[SOURCE DOCUMENT]:
+---+

Wednesday, December 28, 2022

Mr. Hoffmann and Mr. Baum

 When people discuss the classic young female heroines of fantasy literature, they usually get down to three: Alice from Lewis Carroll's Alice stories, Dorothy Gale from the Oz books, and Wendy Darling from J.M. Barrie's Peter Pan. There's others who could make the cut (Betsy, Trot and Ozma could back up Dorothy), and some get ignored, whether for near obscurity (Anthea and Jane from E. Nesbitt's Five Children and It), and others are left out due to copyright concerns (Jane and Barbara Banks from the Mary Poppins stories, Susan and Lucy Pevensie from The Chronicles of Narnia), but there's one before Alice who routinely gets ignored: Marie Stahlbaum.

Marie is from E.T.A. Hoffmann's The Nutcracker and the Mouse King, originally published in 1816. Maybe Marie doesn't usually get lumped in because the story was originally written in German and all the others are written in English. Or perhaps as the story opens at Christmas, it gets considered a Christmas story while the others aren't necessarily tied to a holiday. And there's also the fact that the public at large is less familiar with the original text than they are a highly streamlined version of the story that gets adapted into countless ballet variations every year.

Wait, the original text gets ignored for a popular streamlined adaptation? Oz fans, we know the feeling.

Interestingly, there's several parallels with Oz. Alexander Volkov rewrote The Wonderful Wizard of Oz in Russian as The Wizard of the Emerald City, naming characters Baum hadn't and changing names. Similarly, Alexandre Dumas (yes, the Three Musketeers guy) rewrote Hoffmann's story in French as The History of a Nutcracker. The Nutcracker prince got the name Nathaniel (yes, Hoffmann didn't name the title characters, Baum also didn't name the Wizard until Dorothy and the Wizard in Oz), and Marie's family name was changed to Silberhaus. Dumas' version helped launch the story into wider consciousness and is the version the ballet was based on.

+---+

[DATA SHOWN]:
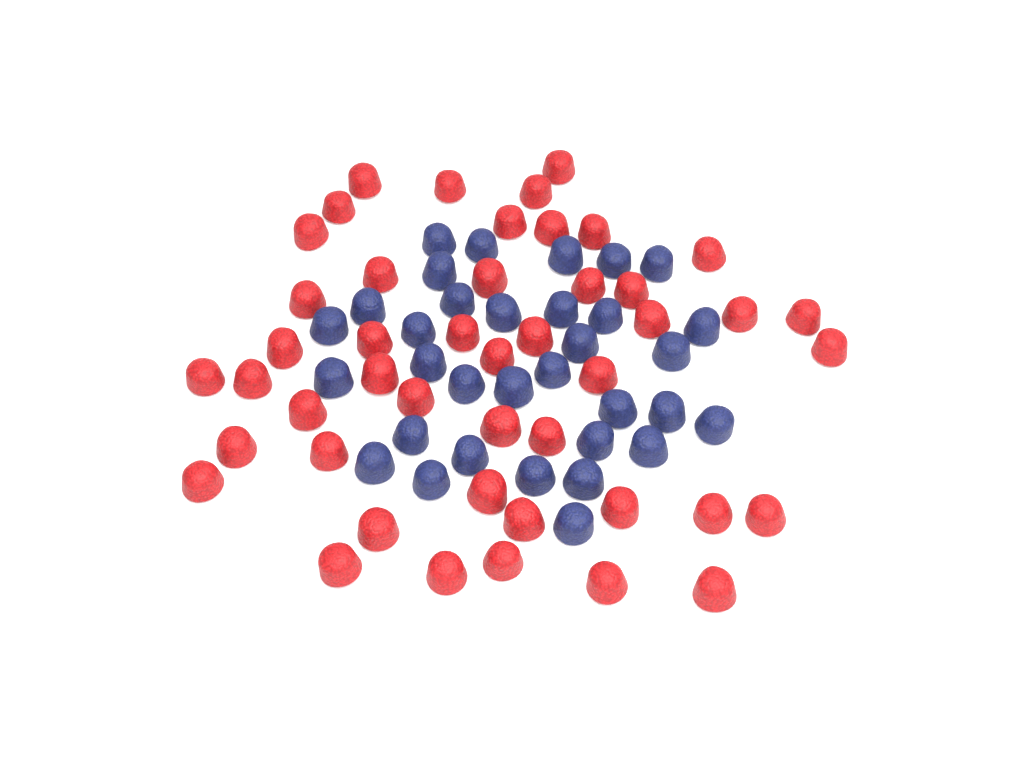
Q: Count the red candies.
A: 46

+---+

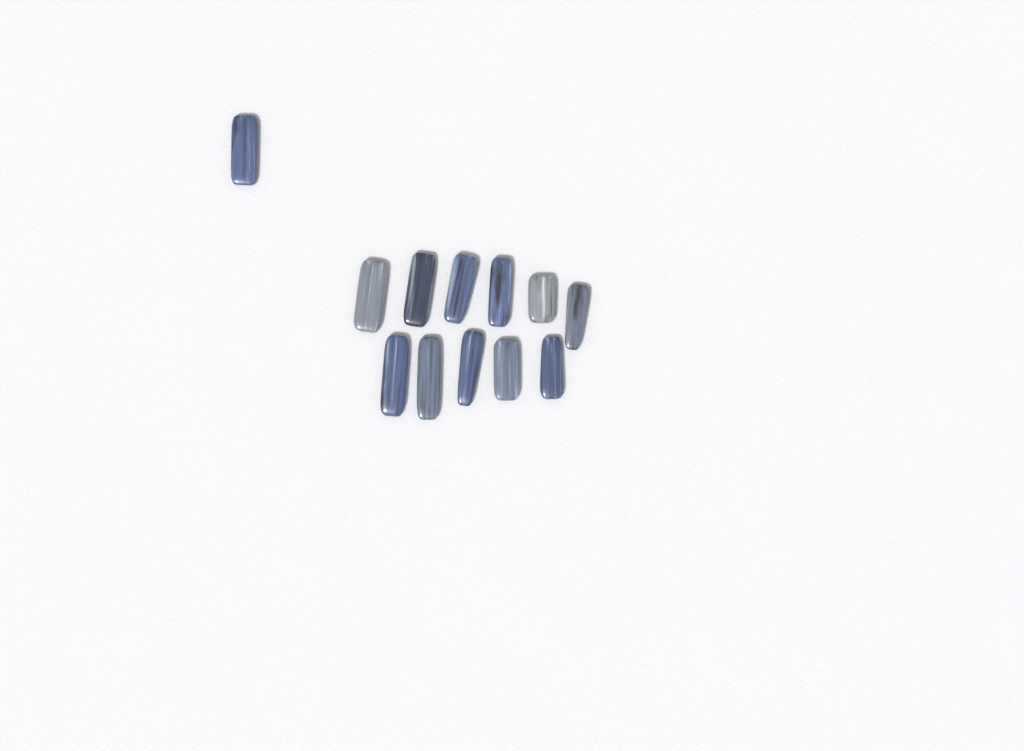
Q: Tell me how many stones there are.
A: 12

+---+

[YOUR TASK]: Copy out the whole blog post about Mr. Hoffmann and Mr. Baum word for word. You won't need the listing for this.

[RESPONSE TO THIS TASK]:
Wednesday, December 28, 2022

Mr. Hoffmann and Mr. Baum

 When people discuss the classic young female heroines of fantasy literature, they usually get down to three: Alice from Lewis Carroll's Alice stories, Dorothy Gale from the Oz books, and Wendy Darling from J.M. Barrie's Peter Pan. There's others who could make the cut (Betsy, Trot and Ozma could back up Dorothy), and some get ignored, whether for near obscurity (Anthea and Jane from E. Nesbitt's Five Children and It), and others are left out due to copyright concerns (Jane and Barbara Banks from the Mary Poppins stories, Susan and Lucy Pevensie from The Chronicles of Narnia), but there's one before Alice who routinely gets ignored: Marie Stahlbaum.

Marie is from E.T.A. Hoffmann's The Nutcracker and the Mouse King, originally published in 1816. Maybe Marie doesn't usually get lumped in because the story was originally written in German and all the others are written in English. Or perhaps as the story opens at Christmas, it gets considered a Christmas story while the others aren't necessarily tied to a holiday. And there's also the fact that the public at large is less familiar with the original text than they are a highly streamlined version of the story that gets adapted into countless ballet variations every year.

Wait, the original text gets ignored for a popular streamlined adaptation? Oz fans, we know the feeling.

Interestingly, there's several parallels with Oz. Alexander Volkov rewrote The Wonderful Wizard of Oz in Russian as The Wizard of the Emerald City, naming characters Baum hadn't and changing names. Similarly, Alexandre Dumas (yes, the Three Musketeers guy) rewrote Hoffmann's story in French as The History of a Nutcracker. The Nutcracker prince got the name Nathaniel (yes, Hoffmann didn't name the title characters, Baum also didn't name the Wizard until Dorothy and the Wizard in Oz), and Marie's family name was changed to Silberhaus. Dumas' version helped launch the story into wider consciousness and is the version the ballet was based on.